Work instructions:
Write out every one of the entries below word for word, leaving the pictures out.

Dataset entries:

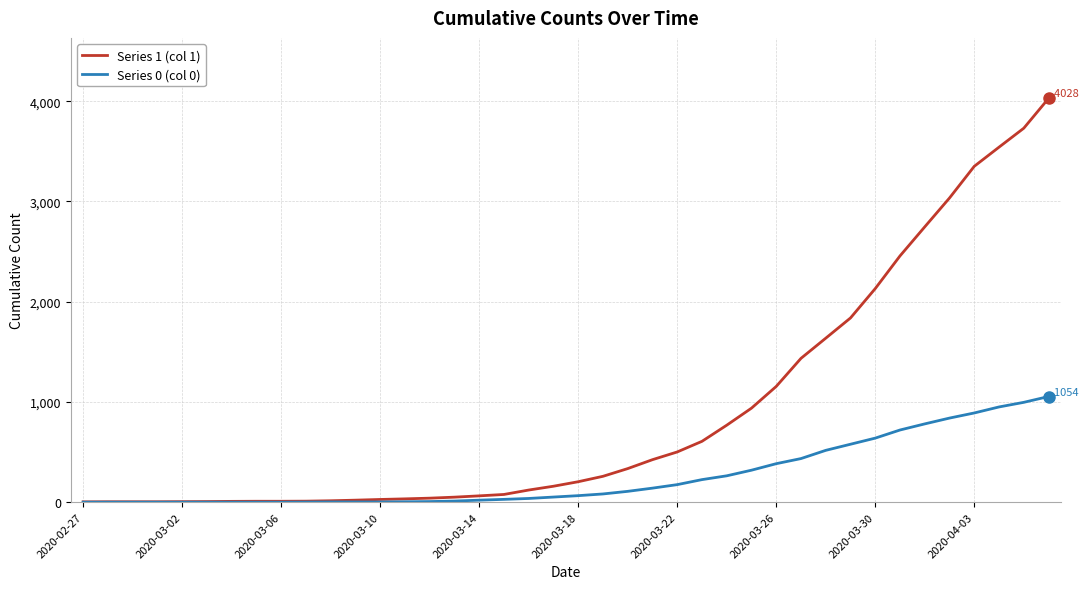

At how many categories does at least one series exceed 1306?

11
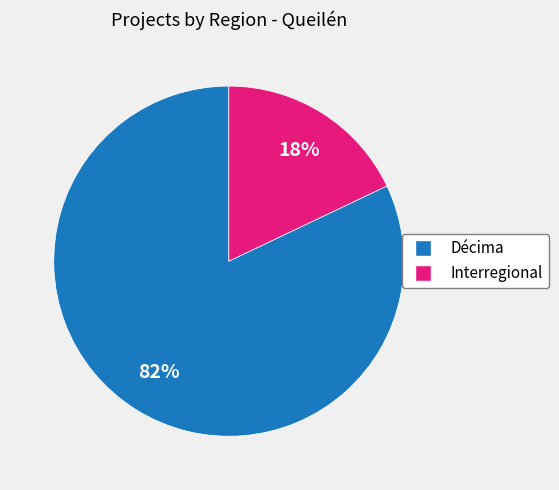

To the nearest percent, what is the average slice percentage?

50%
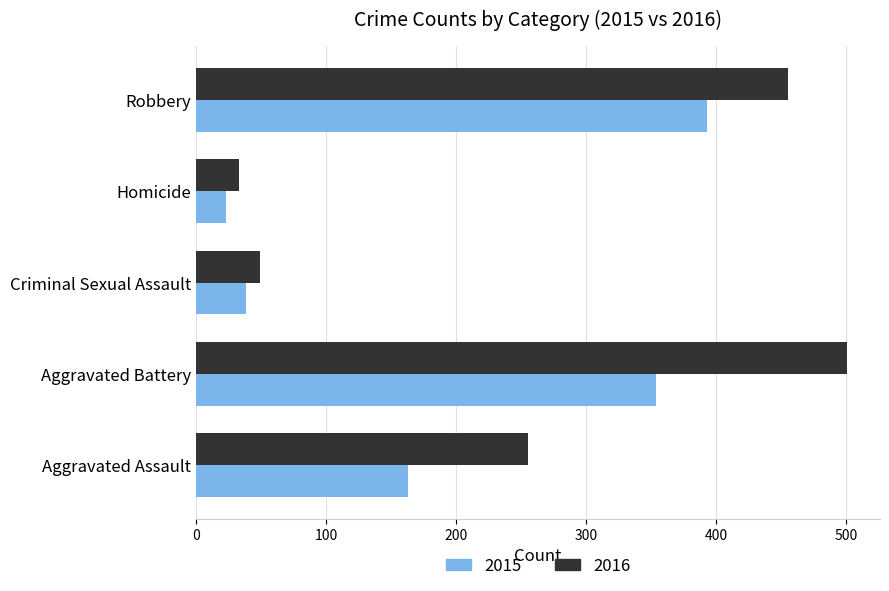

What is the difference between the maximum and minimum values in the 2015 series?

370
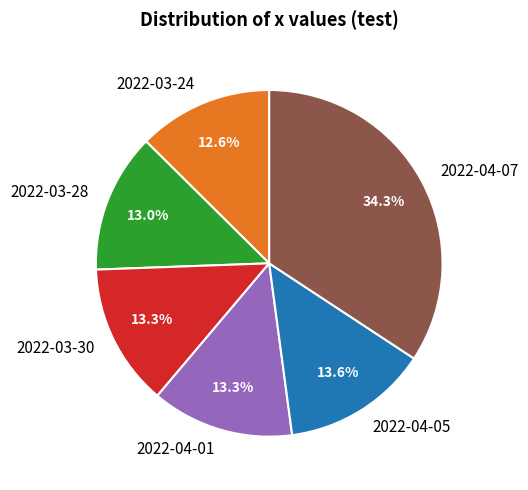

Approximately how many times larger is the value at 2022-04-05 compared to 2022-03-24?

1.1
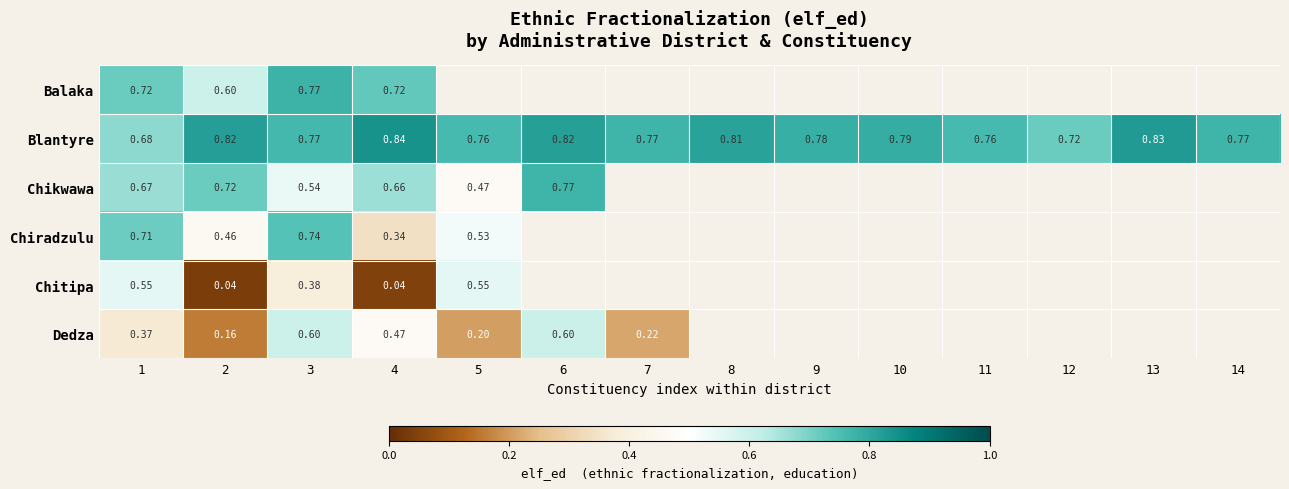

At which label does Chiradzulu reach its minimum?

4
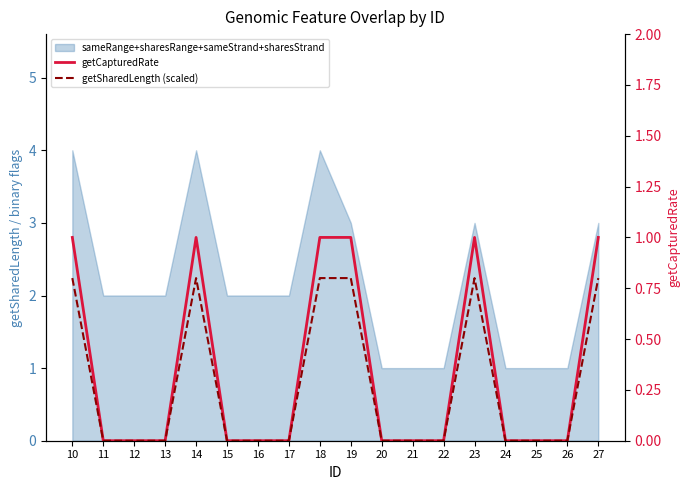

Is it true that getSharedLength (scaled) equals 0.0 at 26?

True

Solution for this task:
At how many categories does at least one series exceed 1306?

11

To the nearest percent, what is the average slice percentage?

50%

What is the difference between the maximum and minimum values in the 2015 series?

370

Approximately how many times larger is the value at 2022-04-05 compared to 2022-03-24?

1.1

At which label does Chiradzulu reach its minimum?

4

Is it true that getSharedLength (scaled) equals 0.0 at 26?

True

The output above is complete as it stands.